Task input =>

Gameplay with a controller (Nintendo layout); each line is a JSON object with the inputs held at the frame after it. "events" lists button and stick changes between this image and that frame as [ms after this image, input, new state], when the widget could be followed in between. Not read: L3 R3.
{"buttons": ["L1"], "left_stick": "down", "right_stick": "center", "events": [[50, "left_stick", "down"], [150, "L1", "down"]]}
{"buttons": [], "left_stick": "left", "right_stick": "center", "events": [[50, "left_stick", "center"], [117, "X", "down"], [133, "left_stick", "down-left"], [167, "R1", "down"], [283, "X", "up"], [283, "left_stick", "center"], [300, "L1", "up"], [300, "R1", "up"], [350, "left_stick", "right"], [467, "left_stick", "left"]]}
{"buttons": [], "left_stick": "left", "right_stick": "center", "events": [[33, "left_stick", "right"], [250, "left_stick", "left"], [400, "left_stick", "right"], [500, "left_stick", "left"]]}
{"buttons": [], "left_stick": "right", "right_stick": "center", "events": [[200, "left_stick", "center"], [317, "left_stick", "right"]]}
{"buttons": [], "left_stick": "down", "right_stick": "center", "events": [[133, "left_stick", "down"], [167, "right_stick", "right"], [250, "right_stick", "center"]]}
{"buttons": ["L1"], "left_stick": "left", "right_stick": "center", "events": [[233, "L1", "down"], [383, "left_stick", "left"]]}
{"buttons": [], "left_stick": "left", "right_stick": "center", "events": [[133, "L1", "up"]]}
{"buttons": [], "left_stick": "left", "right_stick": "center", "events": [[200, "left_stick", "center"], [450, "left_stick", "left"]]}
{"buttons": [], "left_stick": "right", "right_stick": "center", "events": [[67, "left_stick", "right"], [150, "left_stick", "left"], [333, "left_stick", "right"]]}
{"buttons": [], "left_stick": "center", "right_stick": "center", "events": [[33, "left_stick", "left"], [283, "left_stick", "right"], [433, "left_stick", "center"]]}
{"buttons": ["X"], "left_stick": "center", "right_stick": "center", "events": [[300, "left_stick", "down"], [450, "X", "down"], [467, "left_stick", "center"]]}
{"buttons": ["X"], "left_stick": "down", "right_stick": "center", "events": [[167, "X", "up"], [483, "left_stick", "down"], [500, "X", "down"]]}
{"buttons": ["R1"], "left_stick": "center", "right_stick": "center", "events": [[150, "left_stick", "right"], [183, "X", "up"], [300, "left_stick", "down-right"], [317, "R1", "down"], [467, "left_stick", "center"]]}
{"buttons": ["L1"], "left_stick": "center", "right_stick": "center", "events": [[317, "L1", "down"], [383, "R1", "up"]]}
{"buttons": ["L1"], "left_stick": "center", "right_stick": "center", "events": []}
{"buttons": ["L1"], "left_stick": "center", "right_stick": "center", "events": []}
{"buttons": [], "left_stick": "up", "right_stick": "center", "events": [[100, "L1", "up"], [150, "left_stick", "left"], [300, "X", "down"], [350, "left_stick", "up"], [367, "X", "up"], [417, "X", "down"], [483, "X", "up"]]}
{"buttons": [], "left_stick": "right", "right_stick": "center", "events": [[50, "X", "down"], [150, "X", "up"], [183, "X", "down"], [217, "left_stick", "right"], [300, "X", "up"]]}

Exercise brief => What is needed is a word-for-word copy of all the material.

Answer for the task =>
Gameplay with a controller (Nintendo layout); each line is a JSON object with the inputs held at the frame after it. "events" lists button and stick changes between this image and that frame as [ms after this image, input, new state], when the widget could be followed in between. Not read: L3 R3.
{"buttons": ["L1"], "left_stick": "down", "right_stick": "center", "events": [[50, "left_stick", "down"], [150, "L1", "down"]]}
{"buttons": [], "left_stick": "left", "right_stick": "center", "events": [[50, "left_stick", "center"], [117, "X", "down"], [133, "left_stick", "down-left"], [167, "R1", "down"], [283, "X", "up"], [283, "left_stick", "center"], [300, "L1", "up"], [300, "R1", "up"], [350, "left_stick", "right"], [467, "left_stick", "left"]]}
{"buttons": [], "left_stick": "left", "right_stick": "center", "events": [[33, "left_stick", "right"], [250, "left_stick", "left"], [400, "left_stick", "right"], [500, "left_stick", "left"]]}
{"buttons": [], "left_stick": "right", "right_stick": "center", "events": [[200, "left_stick", "center"], [317, "left_stick", "right"]]}
{"buttons": [], "left_stick": "down", "right_stick": "center", "events": [[133, "left_stick", "down"], [167, "right_stick", "right"], [250, "right_stick", "center"]]}
{"buttons": ["L1"], "left_stick": "left", "right_stick": "center", "events": [[233, "L1", "down"], [383, "left_stick", "left"]]}
{"buttons": [], "left_stick": "left", "right_stick": "center", "events": [[133, "L1", "up"]]}
{"buttons": [], "left_stick": "left", "right_stick": "center", "events": [[200, "left_stick", "center"], [450, "left_stick", "left"]]}
{"buttons": [], "left_stick": "right", "right_stick": "center", "events": [[67, "left_stick", "right"], [150, "left_stick", "left"], [333, "left_stick", "right"]]}
{"buttons": [], "left_stick": "center", "right_stick": "center", "events": [[33, "left_stick", "left"], [283, "left_stick", "right"], [433, "left_stick", "center"]]}
{"buttons": ["X"], "left_stick": "center", "right_stick": "center", "events": [[300, "left_stick", "down"], [450, "X", "down"], [467, "left_stick", "center"]]}
{"buttons": ["X"], "left_stick": "down", "right_stick": "center", "events": [[167, "X", "up"], [483, "left_stick", "down"], [500, "X", "down"]]}
{"buttons": ["R1"], "left_stick": "center", "right_stick": "center", "events": [[150, "left_stick", "right"], [183, "X", "up"], [300, "left_stick", "down-right"], [317, "R1", "down"], [467, "left_stick", "center"]]}
{"buttons": ["L1"], "left_stick": "center", "right_stick": "center", "events": [[317, "L1", "down"], [383, "R1", "up"]]}
{"buttons": ["L1"], "left_stick": "center", "right_stick": "center", "events": []}
{"buttons": ["L1"], "left_stick": "center", "right_stick": "center", "events": []}
{"buttons": [], "left_stick": "up", "right_stick": "center", "events": [[100, "L1", "up"], [150, "left_stick", "left"], [300, "X", "down"], [350, "left_stick", "up"], [367, "X", "up"], [417, "X", "down"], [483, "X", "up"]]}
{"buttons": [], "left_stick": "right", "right_stick": "center", "events": [[50, "X", "down"], [150, "X", "up"], [183, "X", "down"], [217, "left_stick", "right"], [300, "X", "up"]]}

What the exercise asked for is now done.